[EXERCISES]
A: Quote the passage on acting below, everything from "Acting classes run" down to "Baker (b. 1981).".
B: According to the passage on acting below, where and over what dates did Circle Mirror Transformation première?

[TEXT BLOCK]

The experience of being in an
in-person performance again, after two years of Zooming, may have stimulated
some of my thinking. Also, as I have reported in this blog, I’ve read several
interesting books about theater recently. I’ve listed a number of these at the
end of this article.
So here are a few recent
thoughts on the challenging and interesting world of acting. They are personal
– my own thoughts – which means that any of them can be misleading or just
plain wrong. Nevertheless:
1.
Acting classes run the
risk of looking silly.
Several of the scenes that we performed satirize
acting classes, to the extent that I remarked to a fellow actor that I wondered
how an acting teacher would dare to do anything similar, after seeing these
scenes. If you’d like an example, check the 2009 play Circle Mirror Transformation
by Annie Baker (b. 1981).
[Circle Mirror Transformation premièred
at Playwrights Horizons, New York City from 13 October 2009 to 31 January 2010. The text
is published in Circle Mirror Transformation (Acting Edition), Dramatist’s
Play Service, 2010; The Vermont Plays: Four Plays, Theatre
Communications Group, 2012; and Circle Mirror Transformation, Faber and
Faber, 2013.]
No doubt about it, acting class exercises can
look silly – exercises such as a group lying on the floor with eyes closed
trying to count to 10 one by one without two saying the same number at once, or
walking in random patterns noticing things about each other.

[PROVIDED MATERIAL]
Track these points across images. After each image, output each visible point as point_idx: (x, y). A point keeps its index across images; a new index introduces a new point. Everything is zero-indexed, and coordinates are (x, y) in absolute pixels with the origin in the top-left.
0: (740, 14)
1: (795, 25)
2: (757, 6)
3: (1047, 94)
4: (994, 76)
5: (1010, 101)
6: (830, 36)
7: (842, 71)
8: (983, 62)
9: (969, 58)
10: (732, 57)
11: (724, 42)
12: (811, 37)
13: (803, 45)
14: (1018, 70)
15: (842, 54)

---

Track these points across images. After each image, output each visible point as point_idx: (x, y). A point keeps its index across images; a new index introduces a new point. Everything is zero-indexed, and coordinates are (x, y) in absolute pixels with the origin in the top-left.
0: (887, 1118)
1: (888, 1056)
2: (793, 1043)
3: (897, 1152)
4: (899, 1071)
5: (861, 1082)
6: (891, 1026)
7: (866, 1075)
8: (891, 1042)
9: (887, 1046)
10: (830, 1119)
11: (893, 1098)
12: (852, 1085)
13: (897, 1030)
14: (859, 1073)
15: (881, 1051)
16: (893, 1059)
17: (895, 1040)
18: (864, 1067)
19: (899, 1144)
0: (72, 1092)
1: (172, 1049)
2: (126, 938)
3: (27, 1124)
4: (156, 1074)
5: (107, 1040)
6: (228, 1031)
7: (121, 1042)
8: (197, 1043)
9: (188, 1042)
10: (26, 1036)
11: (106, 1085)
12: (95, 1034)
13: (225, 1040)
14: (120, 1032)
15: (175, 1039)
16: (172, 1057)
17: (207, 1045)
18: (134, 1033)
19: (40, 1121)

--

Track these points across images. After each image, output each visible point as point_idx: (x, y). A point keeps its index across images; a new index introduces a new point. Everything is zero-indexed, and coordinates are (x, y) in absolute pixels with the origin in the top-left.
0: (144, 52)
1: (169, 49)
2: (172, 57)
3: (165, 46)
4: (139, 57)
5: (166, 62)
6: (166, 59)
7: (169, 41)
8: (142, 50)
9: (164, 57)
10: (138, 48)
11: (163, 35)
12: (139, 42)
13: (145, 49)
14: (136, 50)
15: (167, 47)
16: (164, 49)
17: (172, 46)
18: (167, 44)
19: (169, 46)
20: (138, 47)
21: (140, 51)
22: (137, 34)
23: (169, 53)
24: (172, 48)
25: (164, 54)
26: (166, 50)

[ANSWERS TO THE EXERCISE]
A:
Acting classes run the
risk of looking silly.
Several of the scenes that we performed satirize
acting classes, to the extent that I remarked to a fellow actor that I wondered
how an acting teacher would dare to do anything similar, after seeing these
scenes. If you’d like an example, check the 2009 play Circle Mirror Transformation
by Annie Baker (b. 1981).

B: At Playwrights Horizons, New York City, from 13 October 2009 to 31 January 2010.